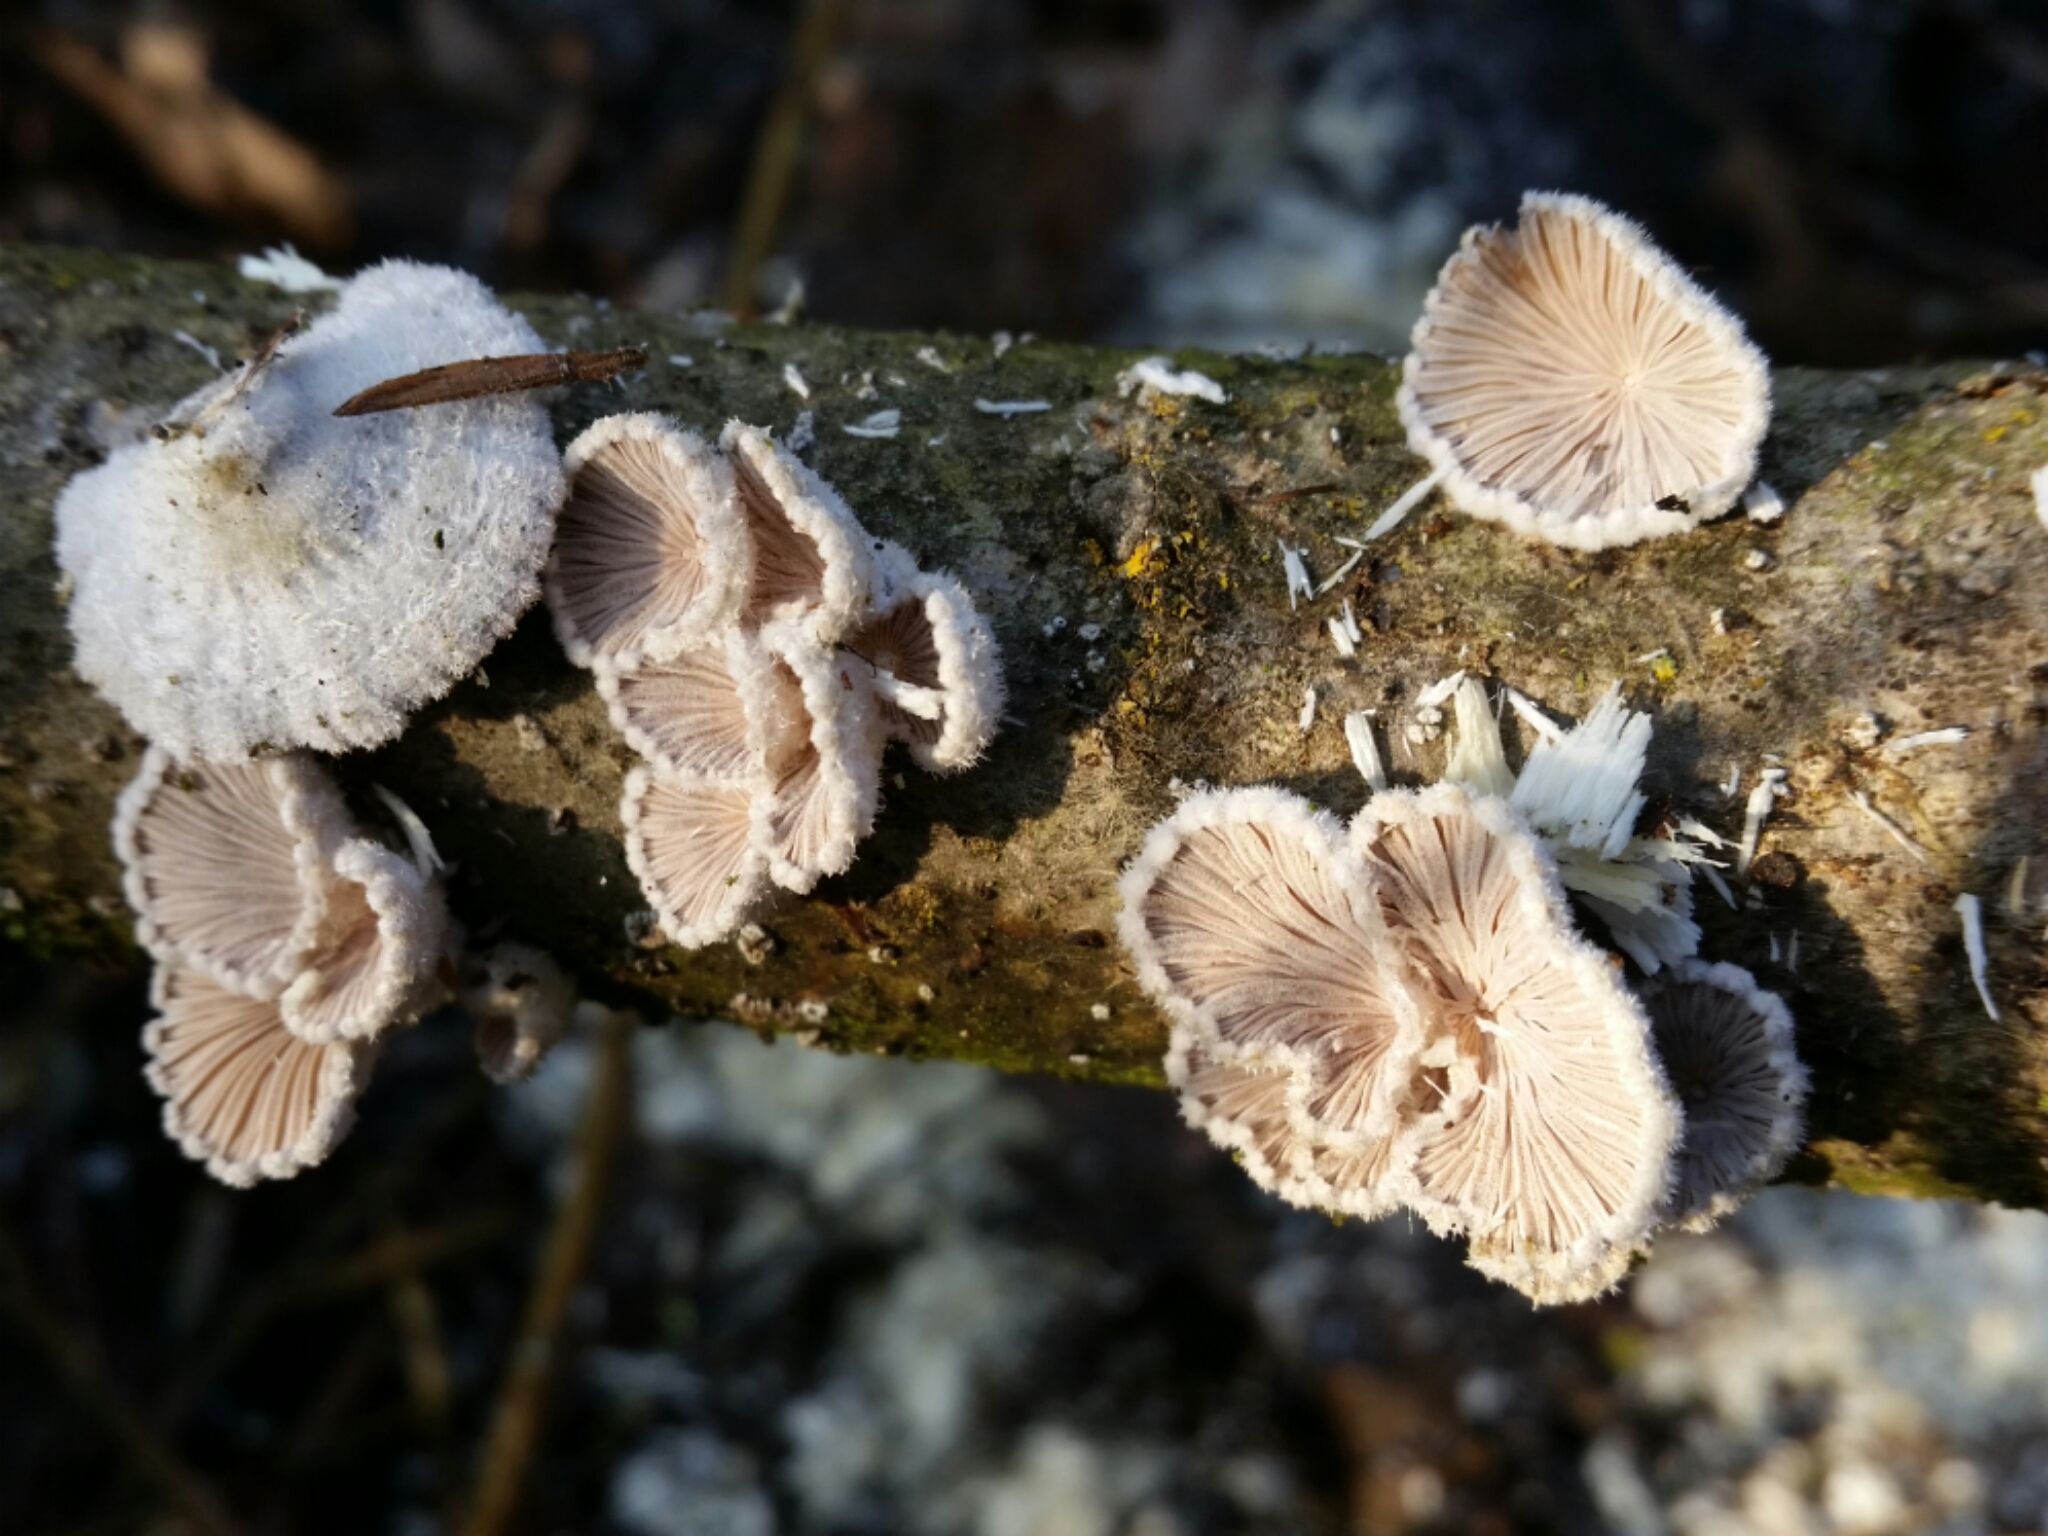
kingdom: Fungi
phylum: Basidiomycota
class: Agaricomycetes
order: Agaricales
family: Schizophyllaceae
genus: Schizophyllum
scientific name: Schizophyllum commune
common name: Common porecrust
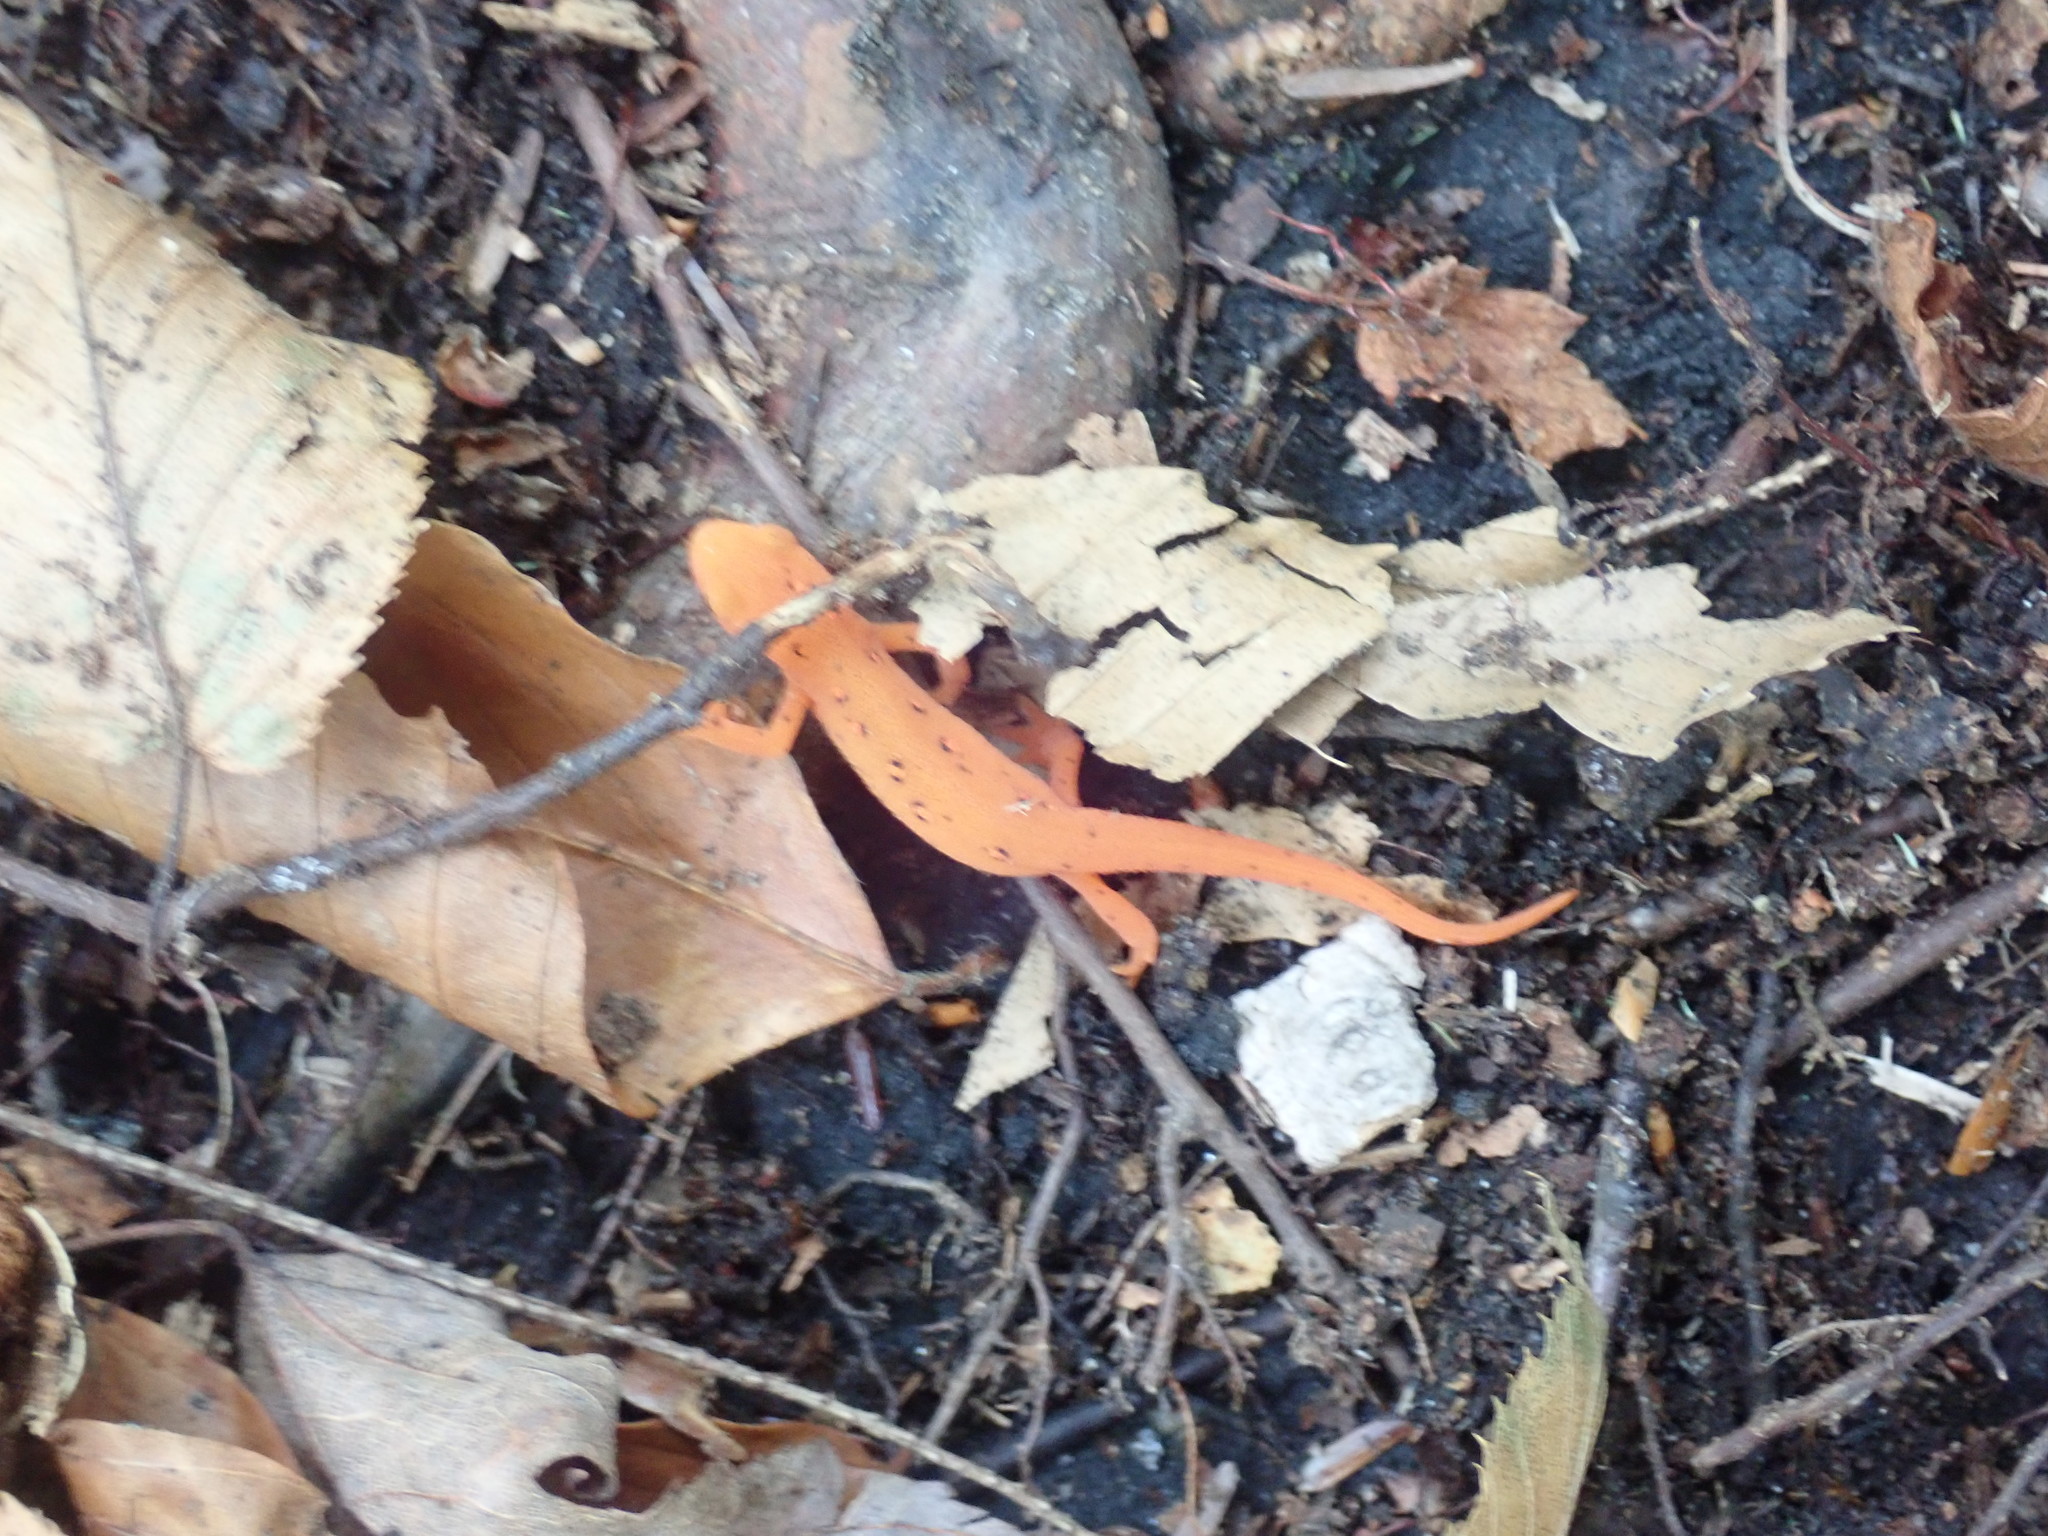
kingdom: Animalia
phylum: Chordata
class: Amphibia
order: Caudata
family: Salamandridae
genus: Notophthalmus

### [Set problem]
Reproduce every text line of the data above word for word, omitting the pictures.

### [Written solution]
kingdom: Fungi
phylum: Basidiomycota
class: Agaricomycetes
order: Agaricales
family: Schizophyllaceae
genus: Schizophyllum
scientific name: Schizophyllum commune
common name: Common porecrust
kingdom: Animalia
phylum: Chordata
class: Amphibia
order: Caudata
family: Salamandridae
genus: Notophthalmus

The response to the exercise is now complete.